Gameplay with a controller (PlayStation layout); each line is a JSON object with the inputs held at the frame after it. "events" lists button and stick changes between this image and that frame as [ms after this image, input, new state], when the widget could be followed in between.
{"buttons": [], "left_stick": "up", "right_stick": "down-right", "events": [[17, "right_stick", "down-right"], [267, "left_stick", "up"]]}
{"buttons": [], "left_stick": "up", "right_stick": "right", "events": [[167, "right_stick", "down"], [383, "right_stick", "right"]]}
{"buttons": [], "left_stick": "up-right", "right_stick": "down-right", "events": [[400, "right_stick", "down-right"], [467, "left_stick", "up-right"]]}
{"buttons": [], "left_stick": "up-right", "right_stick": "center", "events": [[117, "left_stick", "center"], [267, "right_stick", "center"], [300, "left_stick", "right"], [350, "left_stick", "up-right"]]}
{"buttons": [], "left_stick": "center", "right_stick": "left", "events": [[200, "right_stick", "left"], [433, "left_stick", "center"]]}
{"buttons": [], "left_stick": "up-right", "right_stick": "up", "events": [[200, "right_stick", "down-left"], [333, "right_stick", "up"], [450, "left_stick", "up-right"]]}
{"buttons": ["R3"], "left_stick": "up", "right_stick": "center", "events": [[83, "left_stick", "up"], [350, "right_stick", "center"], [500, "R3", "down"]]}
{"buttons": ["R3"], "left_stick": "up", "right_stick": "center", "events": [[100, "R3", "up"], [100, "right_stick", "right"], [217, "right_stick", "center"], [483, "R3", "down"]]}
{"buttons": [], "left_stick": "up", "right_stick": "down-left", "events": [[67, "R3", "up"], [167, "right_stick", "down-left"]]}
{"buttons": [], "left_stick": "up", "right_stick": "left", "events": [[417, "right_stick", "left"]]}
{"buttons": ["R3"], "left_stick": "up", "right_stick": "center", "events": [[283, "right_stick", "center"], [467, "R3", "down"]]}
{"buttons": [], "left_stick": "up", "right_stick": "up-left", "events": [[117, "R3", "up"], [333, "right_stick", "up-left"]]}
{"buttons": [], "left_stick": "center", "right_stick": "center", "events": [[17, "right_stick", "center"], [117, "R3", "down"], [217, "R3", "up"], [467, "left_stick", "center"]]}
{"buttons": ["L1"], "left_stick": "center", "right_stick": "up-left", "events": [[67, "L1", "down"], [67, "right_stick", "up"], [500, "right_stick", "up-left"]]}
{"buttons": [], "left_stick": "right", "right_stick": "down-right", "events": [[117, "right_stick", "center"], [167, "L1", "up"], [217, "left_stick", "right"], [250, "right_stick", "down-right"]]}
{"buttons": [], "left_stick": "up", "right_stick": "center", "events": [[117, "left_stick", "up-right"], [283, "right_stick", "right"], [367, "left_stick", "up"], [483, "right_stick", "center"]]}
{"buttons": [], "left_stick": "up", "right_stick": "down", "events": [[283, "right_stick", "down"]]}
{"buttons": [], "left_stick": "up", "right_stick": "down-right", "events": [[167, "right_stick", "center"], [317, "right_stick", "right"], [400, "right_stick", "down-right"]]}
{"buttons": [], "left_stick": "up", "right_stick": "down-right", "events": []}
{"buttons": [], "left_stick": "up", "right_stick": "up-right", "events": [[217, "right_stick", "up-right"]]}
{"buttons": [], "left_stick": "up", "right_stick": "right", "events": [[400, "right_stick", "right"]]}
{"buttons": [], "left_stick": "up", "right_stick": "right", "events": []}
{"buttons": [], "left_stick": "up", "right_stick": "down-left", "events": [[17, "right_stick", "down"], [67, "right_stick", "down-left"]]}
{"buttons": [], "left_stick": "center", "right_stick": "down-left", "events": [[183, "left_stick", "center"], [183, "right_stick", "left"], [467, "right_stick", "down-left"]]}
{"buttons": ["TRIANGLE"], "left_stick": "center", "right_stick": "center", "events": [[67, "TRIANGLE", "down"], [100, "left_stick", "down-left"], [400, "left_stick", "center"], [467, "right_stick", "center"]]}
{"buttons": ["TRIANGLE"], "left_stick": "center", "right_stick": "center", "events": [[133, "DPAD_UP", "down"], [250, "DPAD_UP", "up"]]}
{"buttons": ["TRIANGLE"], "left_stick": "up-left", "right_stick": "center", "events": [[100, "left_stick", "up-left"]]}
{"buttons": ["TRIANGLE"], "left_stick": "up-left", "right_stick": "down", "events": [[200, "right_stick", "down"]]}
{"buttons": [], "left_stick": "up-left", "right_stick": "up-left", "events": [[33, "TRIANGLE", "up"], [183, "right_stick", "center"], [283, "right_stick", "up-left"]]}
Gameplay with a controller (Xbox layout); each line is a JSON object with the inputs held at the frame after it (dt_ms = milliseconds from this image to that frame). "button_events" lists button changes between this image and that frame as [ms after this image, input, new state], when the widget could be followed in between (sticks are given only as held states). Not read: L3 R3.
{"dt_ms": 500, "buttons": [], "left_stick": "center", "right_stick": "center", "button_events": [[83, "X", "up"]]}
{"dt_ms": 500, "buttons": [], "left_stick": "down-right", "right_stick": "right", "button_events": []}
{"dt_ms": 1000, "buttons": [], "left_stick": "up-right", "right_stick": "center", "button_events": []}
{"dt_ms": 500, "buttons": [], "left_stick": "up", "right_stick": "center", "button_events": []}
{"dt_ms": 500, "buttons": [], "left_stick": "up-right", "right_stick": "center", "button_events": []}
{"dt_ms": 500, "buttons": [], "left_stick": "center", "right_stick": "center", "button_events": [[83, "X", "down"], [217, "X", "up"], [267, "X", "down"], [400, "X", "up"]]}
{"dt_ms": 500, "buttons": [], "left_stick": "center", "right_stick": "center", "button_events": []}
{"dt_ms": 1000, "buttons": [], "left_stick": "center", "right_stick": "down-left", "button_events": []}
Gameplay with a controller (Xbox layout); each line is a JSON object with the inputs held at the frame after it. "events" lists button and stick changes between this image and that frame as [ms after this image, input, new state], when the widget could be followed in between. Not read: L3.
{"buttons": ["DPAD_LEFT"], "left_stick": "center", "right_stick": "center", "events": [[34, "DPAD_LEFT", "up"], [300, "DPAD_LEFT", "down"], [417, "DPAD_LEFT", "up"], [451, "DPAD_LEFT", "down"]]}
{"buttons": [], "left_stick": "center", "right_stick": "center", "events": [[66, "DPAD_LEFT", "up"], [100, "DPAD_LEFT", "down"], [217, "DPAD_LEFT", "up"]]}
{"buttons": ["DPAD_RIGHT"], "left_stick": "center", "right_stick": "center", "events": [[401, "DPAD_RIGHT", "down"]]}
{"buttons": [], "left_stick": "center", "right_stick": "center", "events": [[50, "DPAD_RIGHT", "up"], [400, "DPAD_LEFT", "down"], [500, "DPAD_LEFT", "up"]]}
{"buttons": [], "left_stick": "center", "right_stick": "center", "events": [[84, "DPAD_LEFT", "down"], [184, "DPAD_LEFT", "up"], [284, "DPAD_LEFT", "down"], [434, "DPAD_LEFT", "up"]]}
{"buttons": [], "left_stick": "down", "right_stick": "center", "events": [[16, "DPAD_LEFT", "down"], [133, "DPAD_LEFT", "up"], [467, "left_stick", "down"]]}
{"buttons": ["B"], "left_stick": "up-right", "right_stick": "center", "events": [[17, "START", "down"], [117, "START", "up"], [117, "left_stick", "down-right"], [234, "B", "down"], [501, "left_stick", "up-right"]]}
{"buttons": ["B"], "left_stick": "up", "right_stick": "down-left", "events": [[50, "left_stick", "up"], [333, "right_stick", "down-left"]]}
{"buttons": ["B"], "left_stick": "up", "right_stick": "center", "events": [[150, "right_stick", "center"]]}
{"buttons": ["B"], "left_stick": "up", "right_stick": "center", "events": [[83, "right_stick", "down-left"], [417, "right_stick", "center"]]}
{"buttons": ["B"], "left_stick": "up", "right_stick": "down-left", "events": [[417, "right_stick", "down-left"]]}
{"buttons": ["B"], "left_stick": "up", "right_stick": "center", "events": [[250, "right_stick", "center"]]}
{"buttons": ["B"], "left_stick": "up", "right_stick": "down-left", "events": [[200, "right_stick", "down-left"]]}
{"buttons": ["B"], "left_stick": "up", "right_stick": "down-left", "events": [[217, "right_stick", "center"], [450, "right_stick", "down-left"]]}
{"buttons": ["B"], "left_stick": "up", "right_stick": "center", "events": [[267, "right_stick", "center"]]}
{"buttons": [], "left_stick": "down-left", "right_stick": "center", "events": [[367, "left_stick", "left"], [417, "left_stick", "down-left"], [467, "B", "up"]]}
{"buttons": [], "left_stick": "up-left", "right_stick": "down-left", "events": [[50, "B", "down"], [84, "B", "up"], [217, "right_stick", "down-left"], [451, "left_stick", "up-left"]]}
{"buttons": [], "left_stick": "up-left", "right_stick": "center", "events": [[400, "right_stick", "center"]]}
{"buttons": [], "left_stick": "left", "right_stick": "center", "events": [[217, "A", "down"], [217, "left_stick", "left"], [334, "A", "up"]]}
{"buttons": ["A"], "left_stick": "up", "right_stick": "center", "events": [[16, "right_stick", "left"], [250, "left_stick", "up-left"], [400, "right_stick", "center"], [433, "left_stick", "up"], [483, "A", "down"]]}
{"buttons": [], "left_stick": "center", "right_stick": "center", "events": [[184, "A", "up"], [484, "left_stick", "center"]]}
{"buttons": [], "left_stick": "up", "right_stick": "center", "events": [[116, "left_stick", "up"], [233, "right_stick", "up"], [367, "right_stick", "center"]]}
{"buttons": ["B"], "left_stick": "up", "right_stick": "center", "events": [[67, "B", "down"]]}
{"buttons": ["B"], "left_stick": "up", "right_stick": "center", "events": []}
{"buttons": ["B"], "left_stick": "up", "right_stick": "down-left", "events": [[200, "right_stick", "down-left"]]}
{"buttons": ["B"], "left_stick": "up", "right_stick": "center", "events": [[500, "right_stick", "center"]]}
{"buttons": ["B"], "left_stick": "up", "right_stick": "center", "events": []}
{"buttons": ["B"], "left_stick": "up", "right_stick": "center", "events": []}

_What is expected_
Using the material above, return every line that holds the string "when".

_Answer to this exercise_
Gameplay with a controller (PlayStation layout); each line is a JSON object with the inputs held at the frame after it. "events" lists button and stick changes between this image and that frame as [ms after this image, input, new state], when the widget could be followed in between.
Gameplay with a controller (Xbox layout); each line is a JSON object with the inputs held at the frame after it (dt_ms = milliseconds from this image to that frame). "button_events" lists button changes between this image and that frame as [ms after this image, input, new state], when the widget could be followed in between (sticks are given only as held states). Not read: L3 R3.
Gameplay with a controller (Xbox layout); each line is a JSON object with the inputs held at the frame after it. "events" lists button and stick changes between this image and that frame as [ms after this image, input, new state], when the widget could be followed in between. Not read: L3.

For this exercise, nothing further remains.